▶ _TASK BRIEF_
Copy the lines word for word, everything from the line that contains "schnell trocknend" down to the line that contains "2、范围：全国各大经销商及深圳各大游", with both of those lines included. Leave the pictures out of your answer.

Data items:
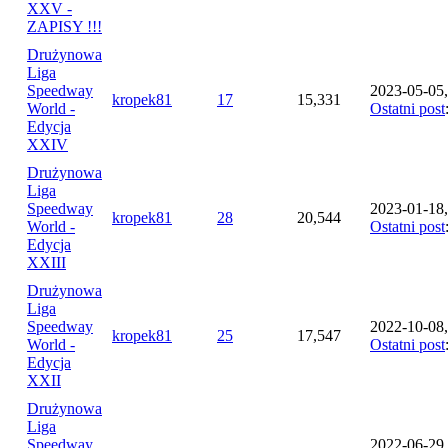
XXV -
ZAPISY !!!
Drużynowa
Liga
Speedway
2023-05-05,
kropek81
17
15,331
World -
Ostatni post
Edycja
XXIV
Drużynowa
Liga
Speedway
2023-01-18,
kropek81
28
20,544
World -
Ostatni post
Edycja
XXIII
Drużynowa
Liga
Speedway
2022-10-08,
kropek81
25
17,547
World -
Ostatni post
Edycja
XXII
Drużynowa
Liga
Speedway
2022-06-29,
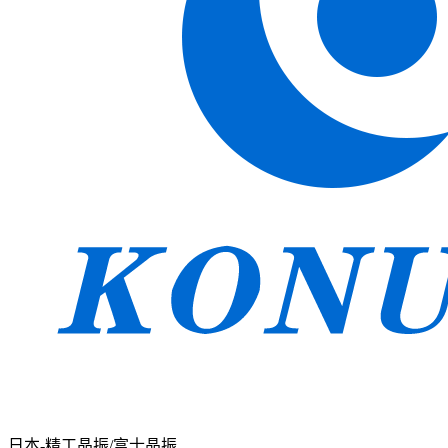
日本-精工晶振/富士晶振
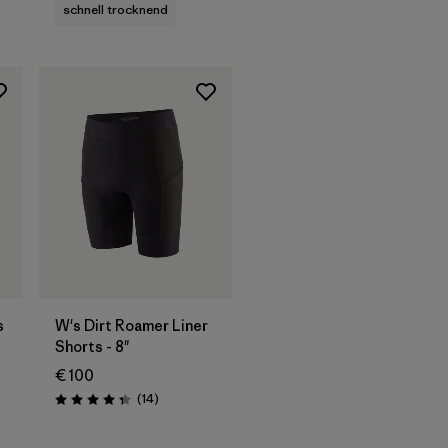
schnell trocknend
s
W's Dirt Roamer Liner
Shorts - 8"
€ 100
onen
Rezensionen
(14
)
Bewertung: 4.4 / 5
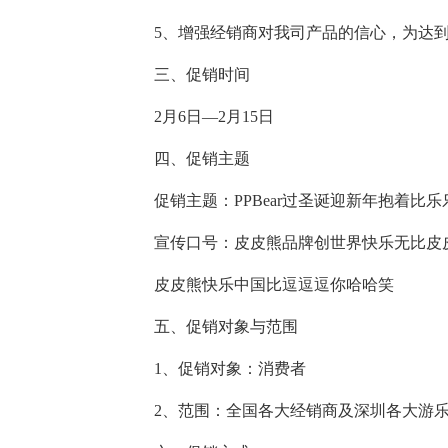
5、增强经销商对我司产品的信心，为达到
三、促销时间
2月6日—2月15日
四、促销主题
促销主题：PPBear过圣诞迎新年抱着比
宣传口号：皮皮熊品牌创世界快乐无比皮
皮皮熊快乐中国比逗逗逗你哈哈笑
五、促销对象与范围
1、促销对象：消费者
2、范围：全国各大经销商及深圳各大游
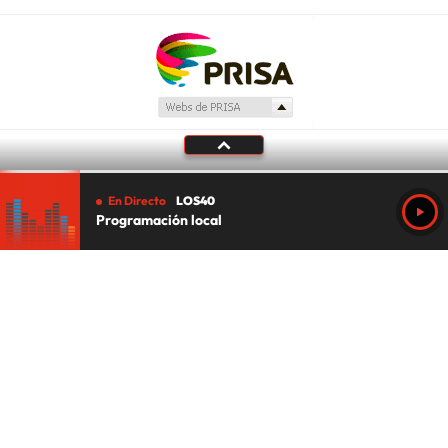
En Directo
LOS40
Programación local
Tu audio se ha acabado.
Te redirigiremos al directo.
5 "
DIRECTO
CANCELAR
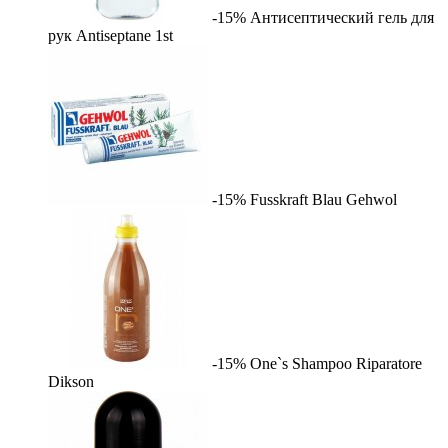
-15%
Антисептический гель для
рук Antiseptane
1st
-15%
Fusskraft Blau
Gehwol
-15%
One`s Shampoo Riparatore
Dikson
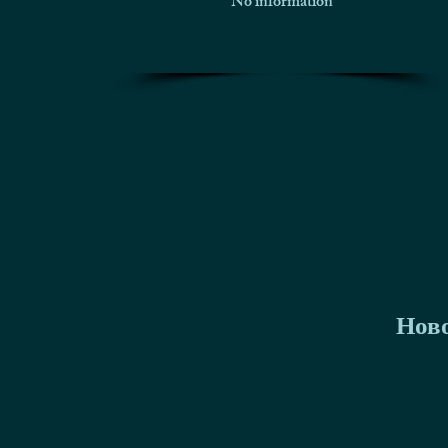
No information
Нов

▶ _SOLVED EXERCISE_
schnell trocknend
s
W's Dirt Roamer Liner
Shorts - 8"
€ 100
onen
Rezensionen
(14
)
Bewertung: 4.4 / 5
5、增强经销商对我司产品的信心，为达到
三、促销时间
2月6日—2月15日
四、促销主题
促销主题：PPBear过圣诞迎新年抱着比
宣传口号：皮皮熊品牌创世界快乐无比皮
皮皮熊快乐中国比逗逗逗你哈哈笑
五、促销对象与范围
1、促销对象：消费者
2、范围：全国各大经销商及深圳各大游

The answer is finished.